▶ **Texto para leitura**
● ● ● ● ●
Tem muito mais histórias sobre o futebol, por exemplo, quando as mulheres entraram no esporte; o que ocorreu na trégua de Natal da Primeira Guerra Mundial (essa trégua foi detalhada aqui) ou a grande tragédia de 1964. Mas vamos deixar essas histórias para um outro dia, num outro post…

 

Supercalifragilisticexpialidocious!

“Mary Poppins” marcou a minha infância. Lembro-me de assisti-lo perto do Natal, e toda vez que assisto de novo, a magia daqueles dias em que eu sonhava em trabalhar com Walt Disney volta a inundar minha mente.

Mesmo agora, depois de tanto tempo, continuo achando esse um dos melhores, senão o melhor filme de Disney, e um dos mais fantásticos da história do cinema. O elenco todo tem atuações maravilhosas, a direção de arte é espetacular, as canções são cativantes, o enredo é emocionante… Sem exagero, acho que toda criança merece e deve assistir esse filme. É essencial para o desenvolvimento da mente criativa infantil. Aos adultos que não tiveram a oportunidade de assistir, assistam. Nunca é tarde para entrar no mundo mágico de Mary Poppins.

E, dentre tantas canções maravilhosas, como “Chim-Chim-Cheree” ou a que dá título ao post, tem uma que me marcou desde o primeiro dia em que assisti ao filme, aos dez anos de idade: “Feed the Birds”. Eu me lembrava da velhinha sentada na escadaria dando de comer aos pombos, as aves revoando em torno do sino da catedral, a voz de Mary Poppins (Julie Andrews) cantando… Essa imagem e essa canção ficaram gravadas para sempre em minha memória.
● ● ● ● ●
▶ **Seção de dados**
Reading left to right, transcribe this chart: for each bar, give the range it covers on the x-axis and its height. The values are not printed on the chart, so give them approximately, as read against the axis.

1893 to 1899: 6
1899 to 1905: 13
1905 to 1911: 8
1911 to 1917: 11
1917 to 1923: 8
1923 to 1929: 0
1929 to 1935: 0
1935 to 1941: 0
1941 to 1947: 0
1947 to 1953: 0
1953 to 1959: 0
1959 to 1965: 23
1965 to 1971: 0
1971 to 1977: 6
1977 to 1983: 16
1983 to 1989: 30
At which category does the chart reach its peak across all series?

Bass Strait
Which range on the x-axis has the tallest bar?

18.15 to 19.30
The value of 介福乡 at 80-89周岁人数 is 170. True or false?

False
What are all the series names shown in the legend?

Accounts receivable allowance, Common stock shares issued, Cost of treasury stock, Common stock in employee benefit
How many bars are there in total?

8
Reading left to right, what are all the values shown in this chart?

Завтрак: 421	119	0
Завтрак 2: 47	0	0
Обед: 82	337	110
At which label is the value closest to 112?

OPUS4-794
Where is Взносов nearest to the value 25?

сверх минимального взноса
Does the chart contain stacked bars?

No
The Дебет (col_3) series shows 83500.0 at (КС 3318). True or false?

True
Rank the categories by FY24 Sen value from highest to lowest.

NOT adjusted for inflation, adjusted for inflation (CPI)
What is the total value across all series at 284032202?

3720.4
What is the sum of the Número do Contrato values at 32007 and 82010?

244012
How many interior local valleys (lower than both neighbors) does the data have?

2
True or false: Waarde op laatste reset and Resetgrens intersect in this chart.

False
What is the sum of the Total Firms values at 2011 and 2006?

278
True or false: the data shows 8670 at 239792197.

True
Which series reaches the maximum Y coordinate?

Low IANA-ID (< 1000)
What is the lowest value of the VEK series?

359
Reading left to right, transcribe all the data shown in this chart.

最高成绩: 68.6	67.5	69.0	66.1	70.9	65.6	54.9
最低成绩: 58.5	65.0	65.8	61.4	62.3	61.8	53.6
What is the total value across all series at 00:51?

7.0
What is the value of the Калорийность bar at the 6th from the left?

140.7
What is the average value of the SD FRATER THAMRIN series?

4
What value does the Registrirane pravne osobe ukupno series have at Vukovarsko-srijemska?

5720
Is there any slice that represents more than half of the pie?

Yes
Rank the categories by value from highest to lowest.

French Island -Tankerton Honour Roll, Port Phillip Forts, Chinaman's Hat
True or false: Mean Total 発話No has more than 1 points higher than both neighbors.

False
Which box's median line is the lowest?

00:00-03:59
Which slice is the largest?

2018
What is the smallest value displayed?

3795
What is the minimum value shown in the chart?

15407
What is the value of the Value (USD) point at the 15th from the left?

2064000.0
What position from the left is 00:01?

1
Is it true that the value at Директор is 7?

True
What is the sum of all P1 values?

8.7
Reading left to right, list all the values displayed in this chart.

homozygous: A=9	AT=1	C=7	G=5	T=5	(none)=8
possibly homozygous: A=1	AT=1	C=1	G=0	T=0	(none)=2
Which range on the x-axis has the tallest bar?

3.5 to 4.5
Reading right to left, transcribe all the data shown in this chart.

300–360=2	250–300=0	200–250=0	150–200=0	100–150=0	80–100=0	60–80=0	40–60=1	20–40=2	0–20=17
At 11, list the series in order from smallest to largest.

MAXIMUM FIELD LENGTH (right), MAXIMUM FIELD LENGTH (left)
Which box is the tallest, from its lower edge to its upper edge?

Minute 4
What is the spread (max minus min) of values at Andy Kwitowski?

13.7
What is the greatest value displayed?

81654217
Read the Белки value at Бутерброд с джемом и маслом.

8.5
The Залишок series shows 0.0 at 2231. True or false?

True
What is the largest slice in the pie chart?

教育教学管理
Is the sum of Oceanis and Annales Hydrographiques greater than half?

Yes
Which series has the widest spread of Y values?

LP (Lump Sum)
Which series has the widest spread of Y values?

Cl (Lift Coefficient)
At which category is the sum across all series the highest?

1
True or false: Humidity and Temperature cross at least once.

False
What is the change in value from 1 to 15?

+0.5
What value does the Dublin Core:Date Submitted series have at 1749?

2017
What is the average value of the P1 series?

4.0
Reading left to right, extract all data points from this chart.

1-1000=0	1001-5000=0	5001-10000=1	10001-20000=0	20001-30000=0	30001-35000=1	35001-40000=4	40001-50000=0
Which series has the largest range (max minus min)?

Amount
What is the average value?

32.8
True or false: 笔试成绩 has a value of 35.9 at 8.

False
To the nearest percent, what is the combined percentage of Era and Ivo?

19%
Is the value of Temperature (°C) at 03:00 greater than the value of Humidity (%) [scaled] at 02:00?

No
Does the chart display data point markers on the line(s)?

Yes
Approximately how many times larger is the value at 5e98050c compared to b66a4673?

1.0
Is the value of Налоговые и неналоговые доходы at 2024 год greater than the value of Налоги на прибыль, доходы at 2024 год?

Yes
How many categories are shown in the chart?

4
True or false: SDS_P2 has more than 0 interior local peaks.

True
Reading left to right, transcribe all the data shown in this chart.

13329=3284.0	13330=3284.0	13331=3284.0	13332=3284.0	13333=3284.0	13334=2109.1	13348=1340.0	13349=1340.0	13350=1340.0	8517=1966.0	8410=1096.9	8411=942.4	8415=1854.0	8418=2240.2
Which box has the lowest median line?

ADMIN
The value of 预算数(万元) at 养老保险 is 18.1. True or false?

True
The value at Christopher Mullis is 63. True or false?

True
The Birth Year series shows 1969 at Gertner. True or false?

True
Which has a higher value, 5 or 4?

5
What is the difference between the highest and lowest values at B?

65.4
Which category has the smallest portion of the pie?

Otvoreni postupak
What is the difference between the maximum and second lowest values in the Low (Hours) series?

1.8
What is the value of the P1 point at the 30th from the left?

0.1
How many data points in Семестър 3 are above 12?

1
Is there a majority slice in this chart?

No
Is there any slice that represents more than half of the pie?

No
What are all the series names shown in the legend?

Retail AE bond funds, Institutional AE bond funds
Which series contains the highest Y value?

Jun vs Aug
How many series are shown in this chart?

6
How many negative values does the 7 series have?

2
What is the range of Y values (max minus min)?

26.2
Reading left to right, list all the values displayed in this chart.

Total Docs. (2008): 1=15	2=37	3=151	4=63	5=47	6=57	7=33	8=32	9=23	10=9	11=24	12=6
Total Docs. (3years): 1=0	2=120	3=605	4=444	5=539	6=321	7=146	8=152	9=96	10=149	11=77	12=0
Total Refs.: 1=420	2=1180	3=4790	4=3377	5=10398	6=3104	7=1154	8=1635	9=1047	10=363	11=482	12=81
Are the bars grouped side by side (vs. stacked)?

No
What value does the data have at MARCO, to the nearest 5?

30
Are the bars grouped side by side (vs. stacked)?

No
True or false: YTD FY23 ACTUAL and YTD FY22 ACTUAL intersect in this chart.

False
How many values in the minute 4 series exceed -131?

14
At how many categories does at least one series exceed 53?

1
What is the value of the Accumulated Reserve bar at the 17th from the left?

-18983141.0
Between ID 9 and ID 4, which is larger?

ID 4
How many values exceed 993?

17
● ● ● ● ●
▶ **Exercício**
Dê continuidade ao texto sobre o filme "Mary Poppins", começando logo após a última frase apresentada.

▶ **Resposta**
No domingo passado, me deu uma saudade imensa desse filme e o assisti de novo, pela quaquilionésima vez. Ri, chorei, me diverti tudo outra vez como se fosse aquele mesmo Julinho de 1964, os olhos arregalados, sentado nas poltronas do enorme cine Metro de São Paulo e querendo pular para dentro dentro da tela, para cantar e dançar com Dick Van Dyke e Julie Andrews em cima dos telhados de Londres.

E aquela música encheu meu coração de novo… “Feed the Birds”… E, em minhas recentes pesquisas, descobri que essa era a música favorita de Walt Disney! Diziam que, às sextas-feiras de tarde, antes de ir embora pra casa, ele pedia a Robert Sherman (compositor da trilha do filme junto com o irmão) para que viesse ao seu escritório e tocasse pra ele. Disney sentia que essa canção o ajudava a manter um toque de humanidade ao gerenciar a empresa que, já então, estava se tornando um empreendimento ultramegamilionário. E o piano onde a canção foi tocada tantas vezes continuou no escritório de Walt anos depois de sua morte.

Quero compartilhar, então, essa canção tão comovente. Abaixo do clipe, para quem se interessar, a letra da música e sua tradução.

Early each day to the steps of Saint Paul’s
The little old bird woman comes
In her own special way to the people she calls,
“Come, buy my bags full of crumbs;
Come feed the little birds,
Show them you care
And you’ll be glad if you do
Their young ones are hungry
Their nests are so bare
All it takes is tuppence from you
Feed the birds, tuppence a bag
Tuppence, tuppence, tuppence a bag
Feed the birds,” that’s what she cries
While overhead, her birds fill the skies

All around the cathedral the saints and apostles
Look down as she sells her wares
Although you can’t see it,
You know they are smiling
Each time someone shows that he cares

Though her words are simple and few
Listen, listen, she’s calling to you
“Feed the birds, tuppence a bag
Tuppence, tuppence, tuppence a bag”

No início de cada dia, nos degraus de Saint Paul

A velha dos pássaros chega

Em sua própria maneira especial, ela diz às pessoas:

“Venha, compre um saquinho de migalhas. Vamos alimentar os passarinhos, mostrar a eles que você se importa.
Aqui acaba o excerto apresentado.